● **Assigned task**
Check every line in the listing below for "compartir". Copy the ones where it occurs.

● **Data for review**
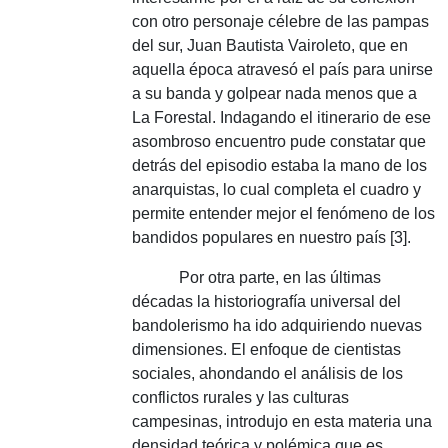
con otro personaje célebre de las pampas
del sur, Juan Bautista Vairoleto, que en
aquella época atravesó el país para unirse
a su banda y golpear nada menos que a
La Forestal.
Indagando el itinerario de ese
asombroso encuentro pude constatar que
detrás del episodio estaba la mano de los
anarquistas, lo cual completa el cuadro y
permite entender mejor el fenómeno de los
bandidos populares en nuestro país [3].
Por otra parte, en las últimas
décadas la historiografía universal del
bandolerismo ha ido adquiriendo nuevas
dimensiones.
El enfoque de cientistas
sociales, ahondando el análisis de los
conflictos rurales y las culturas
campesinas, introdujo en esta materia una
densidad teórica y polémica que es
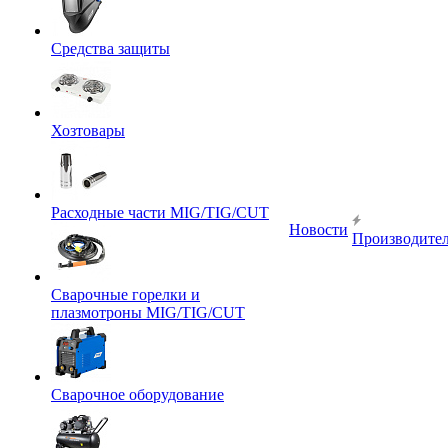
Средства защиты
Хозтовары
Расходные части MIG/TIG/CUT
Новости
Производите
Сварочные горелки и
плазмотроны MIG/TIG/CUT
Сварочное оборудование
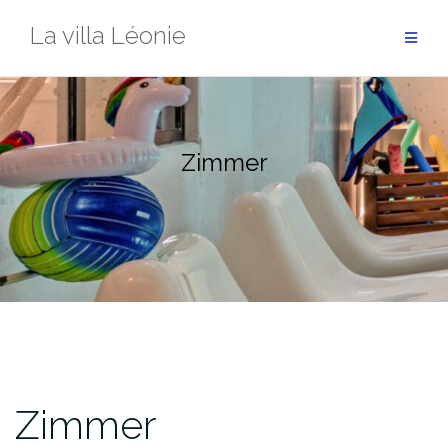
Zum
La villa Léonie
Inhalt
springen
Zimmer
Zimmer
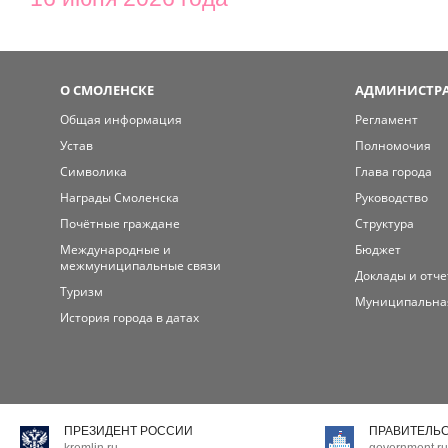
О СМОЛЕНСКЕ
АДМИНИСТРА
Общая информация
Регламент
Устав
Полномочия
Символика
Глава города
Награды Смоленска
Руководство
Почётные граждане
Структура
Международные и
Бюджет
межмуниципальные связи
Доклады и отч
Туризм
Муниципальна
История города в датах
ПРЕЗИДЕНТ РОССИИ
ПРАВИТЕЛЬ
kremlin.ru
government.ru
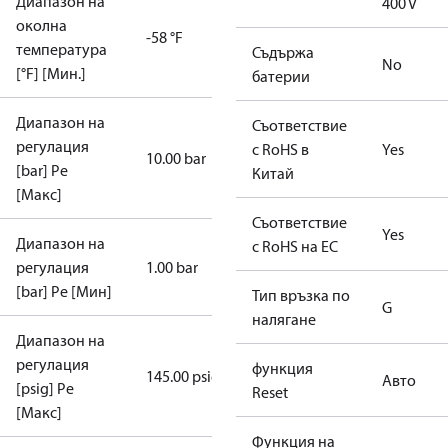
Диапазон на
400 V
околна
-58 °F
температура
Съдържа
No
[°F] [Мин.]
батерии
Диапазон на
Съответствие
регулация
с RoHS в
Yes
10.00 bar
[bar] Pe
Китай
[Макс]
Съответствие
Yes
Диапазон на
с RoHS на ЕС
регулация
1.00 bar
[bar] Pe [Мин]
Тип връзка по
G
налягане
Диапазон на
регулация
функция
145.00 psig
Авто
[psig] Pe
Reset
[Макс]
Функция на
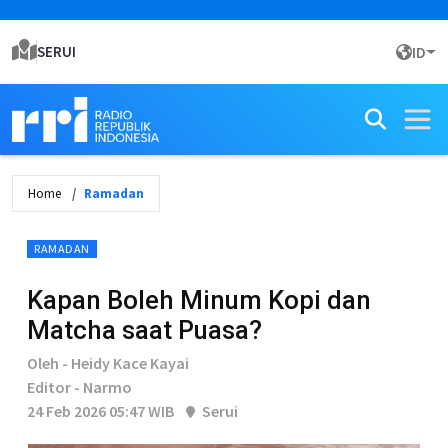
SERUI
ID
Home
Ramadan
RAMADAN
Kapan Boleh Minum Kopi dan
Matcha saat Puasa?
Oleh - Heidy Kace Kayai
Editor - Narmo
24 Feb 2026 05:47 WIB
Serui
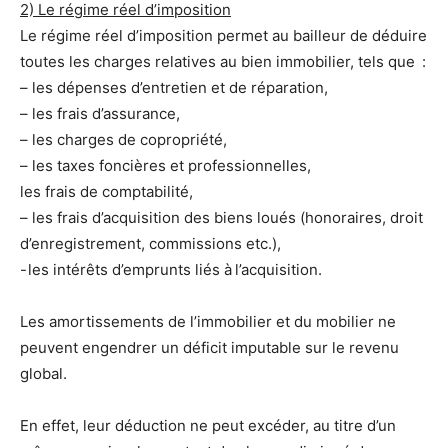
2) Le régime réel d’imposition
Le régime réel d’imposition permet au bailleur de déduire
toutes les charges relatives au bien immobilier, tels que :
– les dépenses d’entretien et de réparation,
– les frais d’assurance,
– les charges de copropriété,
– les taxes foncières et professionnelles,
les frais de comptabilité,
– les frais d’acquisition des biens loués (honoraires, droit
d’enregistrement, commissions etc.),
- les intérêts d’emprunts liés à l’acquisition.
Les amortissements de l’immobilier et du mobilier ne
peuvent engendrer un déficit imputable sur le revenu
global.
En effet, leur déduction ne peut excéder, au titre d’un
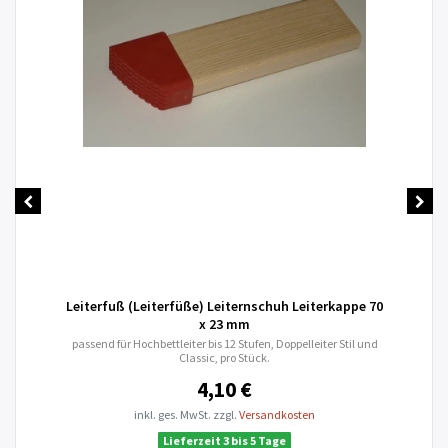
Leiterfuß (Leiterfüße) Leiternschuh Leiterkappe 70
x 23 mm
passend für Hochbettleiter bis 12 Stufen, Doppelleiter Stil und
Classic, pro Stück.
4,10 €
inkl. ges. MwSt.
zzgl.
Versandkosten
Lieferzeit 3 bis 5 Tage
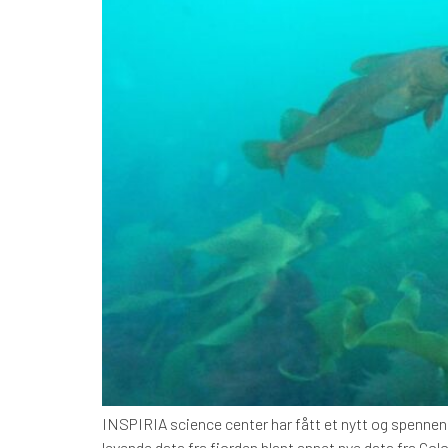
INSPIRIA science center har fått et nytt og spennen
levende data fra fjorden blant annet nye data fra Col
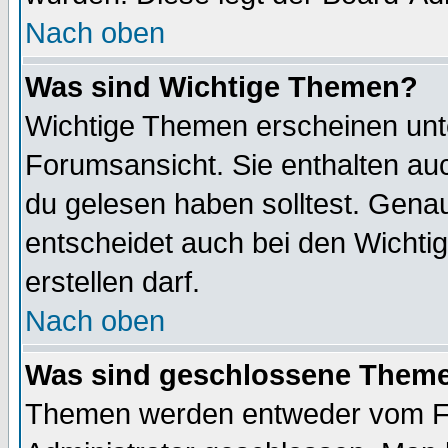
Nach oben
Was sind Wichtige Themen?
Wichtige Themen erscheinen unt
Forumsansicht. Sie enthalten auc
du gelesen haben solltest. Gena
entscheidet auch bei den Wichti
erstellen darf.
Nach oben
Was sind geschlossene Them
Themen werden entweder vom F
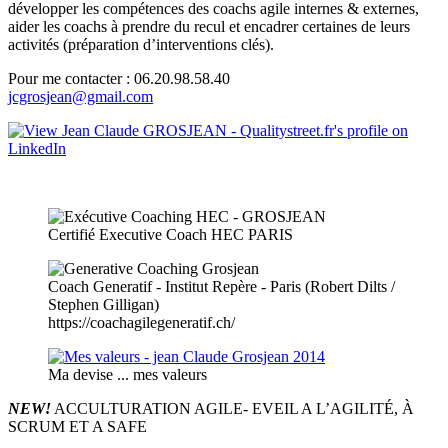
développer les compétences des coachs agile internes & externes,
aider les coachs à prendre du recul et encadrer certaines de leurs
activités (préparation d’interventions clés).
Pour me contacter : 06.20.98.58.40
jcgrosjean@gmail.com
Certifié Executive Coach HEC PARIS
Coach Generatif - Institut Repère - Paris (Robert Dilts /
Stephen Gilligan)
https://coachagilegeneratif.ch/
Ma devise ... mes valeurs
NEW!
ACCULTURATION AGILE- EVEIL A L’AGILITÉ, À
SCRUM ET A SAFE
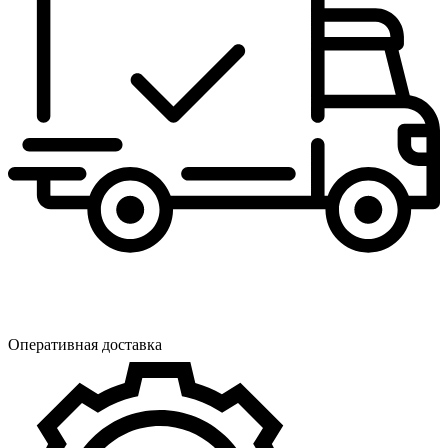
Оперативная доставка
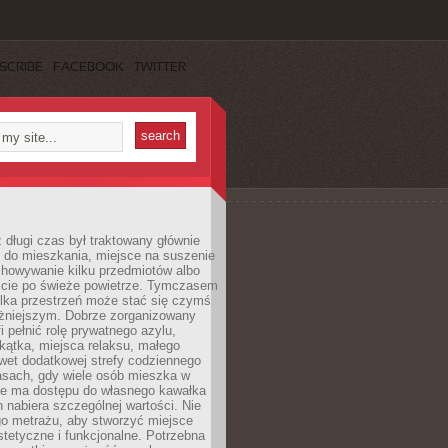
SCRIBE
FACEBOOK
TWITTER
 długi czas był traktowany głównie
 do mieszkania, miejsce na suszenie
chowywanie kilku przedmiotów albo
ście po świeże powietrze. Tymczasem
elka przestrzeń może stać się czymś
żniejszym. Dobrze zorganizowany
i pełnić rolę prywatnego azylu,
kątka, miejsca relaksu, małego
wet dodatkowej strefy codziennego
asach, gdy wiele osób mieszka w
nie ma dostępu do własnego kawałka
n nabiera szczególnej wartości. Nie
go metrażu, aby stworzyć miejsce
stetyczne i funkcjonalne. Potrzebna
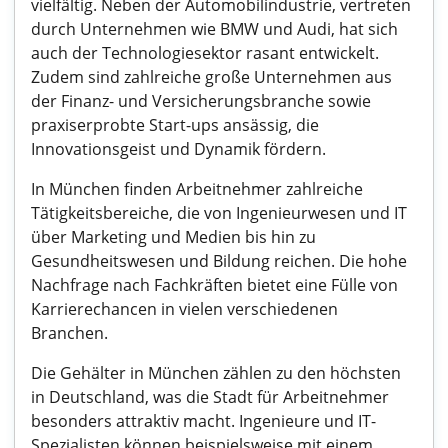
vielfältig. Neben der Automobilindustrie, vertreten
durch Unternehmen wie BMW und Audi, hat sich
auch der Technologiesektor rasant entwickelt.
Zudem sind zahlreiche große Unternehmen aus
der Finanz- und Versicherungsbranche sowie
praxiserprobte Start-ups ansässig, die
Innovationsgeist und Dynamik fördern.
In München finden Arbeitnehmer zahlreiche
Tätigkeitsbereiche, die von Ingenieurwesen und IT
über Marketing und Medien bis hin zu
Gesundheitswesen und Bildung reichen. Die hohe
Nachfrage nach Fachkräften bietet eine Fülle von
Karrierechancen in vielen verschiedenen
Branchen.
Die Gehälter in München zählen zu den höchsten
in Deutschland, was die Stadt für Arbeitnehmer
besonders attraktiv macht. Ingenieure und IT-
Spezialisten können beispielsweise mit einem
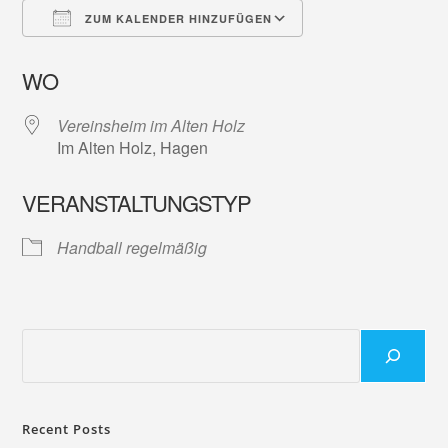
ZUM KALENDER HINZUFÜGEN
ICS herunterladen
Google Kalender
WO
Vereinsheim im Alten Holz
Im Alten Holz, Hagen
VERANSTALTUNGSTYP
Handball regelmäßig
Recent Posts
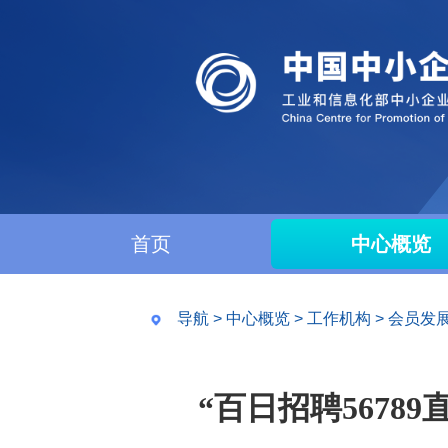
首页
中心概览
导航
>
中心概览
>
工作机构
>
会员发
“百日招聘567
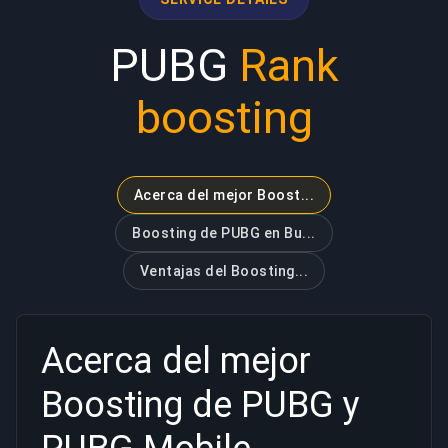
PUBG
Rank
boosting
Acerca del mejor Boost...
Boosting de PUBG en Bu...
Ventajas del Boosting...
Acerca del
mejor
Boosting de PUBG y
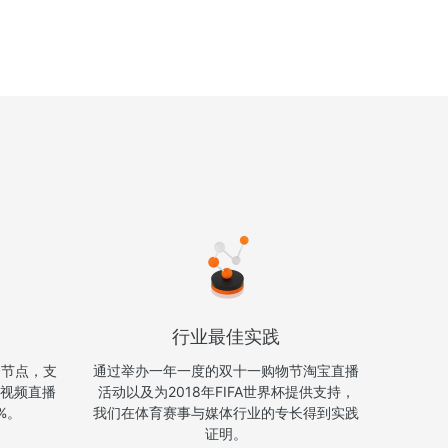
行业最佳实践
个节点，支
通过举办一年一度的双十一购物节淘宝直播
 视频直播
活动以及为2018年FIFA世界杯提供支持，
%。
我们在体育赛事与媒体行业的专长得到实践
证明。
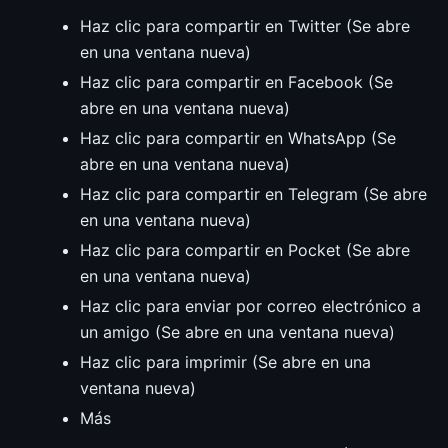
Haz clic para compartir en Twitter (Se abre
en una ventana nueva)
Haz clic para compartir en Facebook (Se
abre en una ventana nueva)
Haz clic para compartir en WhatsApp (Se
abre en una ventana nueva)
Haz clic para compartir en Telegram (Se abre
en una ventana nueva)
Haz clic para compartir en Pocket (Se abre
en una ventana nueva)
Haz clic para enviar por correo electrónico a
un amigo (Se abre en una ventana nueva)
Haz clic para imprimir (Se abre en una
ventana nueva)
Más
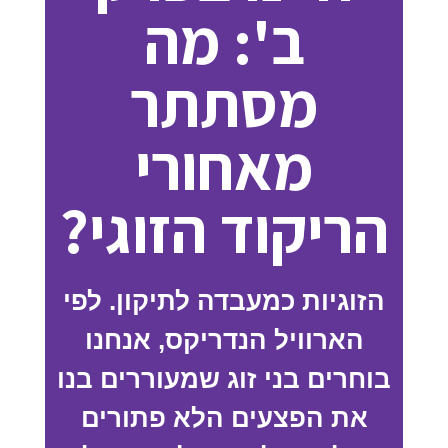
ב': מה
מסתתר
מאחורי
הריקוד הזוגי?
הזוגיות כמעבדה לתיקון. לפי
הארוויל הנדריקס, אנחנו
בוחרים בני זוג שמעוררים בנו
את הפצעים הלא פתורים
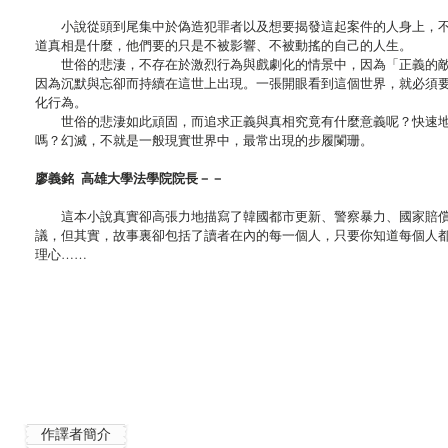
小說從頭到尾集中於偽造犯罪者以及想要揭發這起案件的人身上，不
道真相是什麼，他們要的只是不被影響、不被動搖的自己的人生。
世俗的悲淒，不存在於激烈行為與戲劇化的情景中，因為「正義的敵
因為沉默與忘卻而持續在這世上出現。一張開眼看到這個世界，就必須
化行為。
世俗的悲淒如此頑固，而追求正義與真相究竟有什麼意義呢？快速地
嗎？幻滅，不就是一般現實世界中，最常出現的步履闌珊。
廖義銘 高雄大學法學院院長－－
這本小說真實卻高張力地描寫了韓國都市更新、警察暴力、國家賠償
議，但其實，故事裏卻包括了讀者在內的每一個人，只要你知道每個人
理心……
作譯者簡介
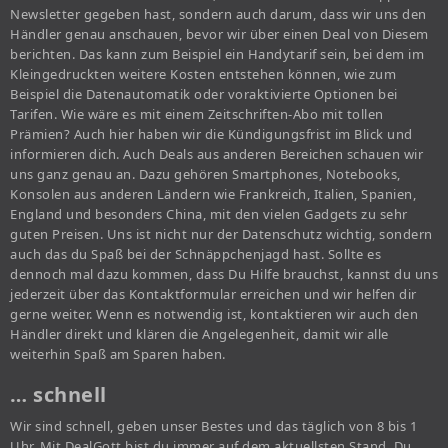
Newsletter gegeben hast, sondern auch darum, dass wir uns den
Händler genau anschauen, bevor wir über einen Deal von Diesem
berichten. Das kann zum Beispiel ein Handytarif sein, bei dem im
Kleingedruckten weitere Kosten entstehen können, wie zum
Beispiel die Datenautomatik oder voraktivierte Optionen bei
Tarifen. Wie wäre es mit einem Zeitschriften-Abo mit tollen
Prämien? Auch hier haben wir die Kündigungsfrist im Blick und
informieren dich. Auch Deals aus anderen Bereichen schauen wir
uns ganz genau an. Dazu gehören Smartphones, Notebooks,
Konsolen aus anderen Ländern wie Frankreich, Italien, Spanien,
England und besonders China, mit den vielen Gadgets zu sehr
guten Preisen. Uns ist nicht nur der Datenschutz wichtig, sondern
auch das du Spaß bei der Schnäppchenjagd hast. Sollte es
dennoch mal dazu kommen, dass Du Hilfe brauchst, kannst du uns
jederzeit über das Kontaktformular erreichen und wir helfen dir
gerne weiter. Wenn es notwendig ist, kontaktieren wir auch den
Händler direkt und klären die Angelegenheit, damit wir alle
weiterhin Spaß am Sparen haben.
… schnell
Wir sind schnell, geben unser Bestes und das täglich von 8 bis 1
Uhr. Mit DealGott bist du immer auf dem aktuellsten Stand. Du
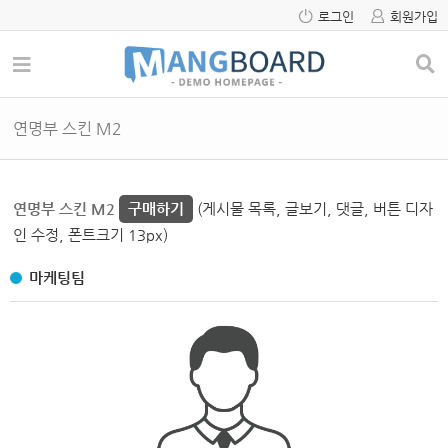
로그인
회원가입
연명부 스킨 M2
연명부 스킨 M2
구매하기
(게시물 목록, 글보기, 댓글, 버튼 디자
인 수정, 폰트크기 13px)
마케팅팀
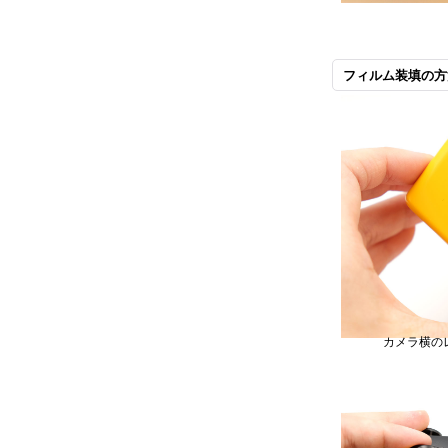
フィルム装填の方
カメラ横の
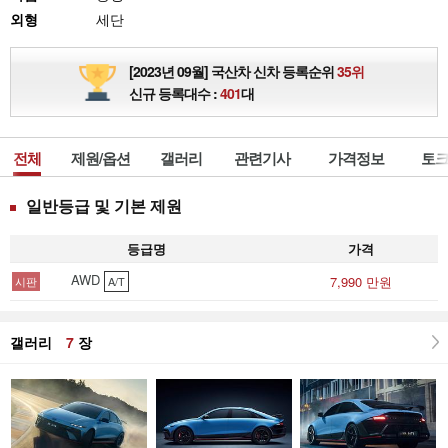
외형
세단
[2023년 09월] 국산차 신차 등록순위
35위
신규 등록대수 :
401
대
전체
제원/옵션
갤러리
관련기사
가격정보
토크
일반등급 및 기본 제원
등급명
가격
AWD
7,990 만원
시판
A/T
갤러리
7
장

● **Solution to this exercise**
Haz clic para compartir en Twitter (Se abre
Haz clic para compartir en Facebook (Se
Haz clic para compartir en WhatsApp (Se
Haz clic para compartir en Telegram (Se abre
Haz clic para compartir en Pocket (Se abre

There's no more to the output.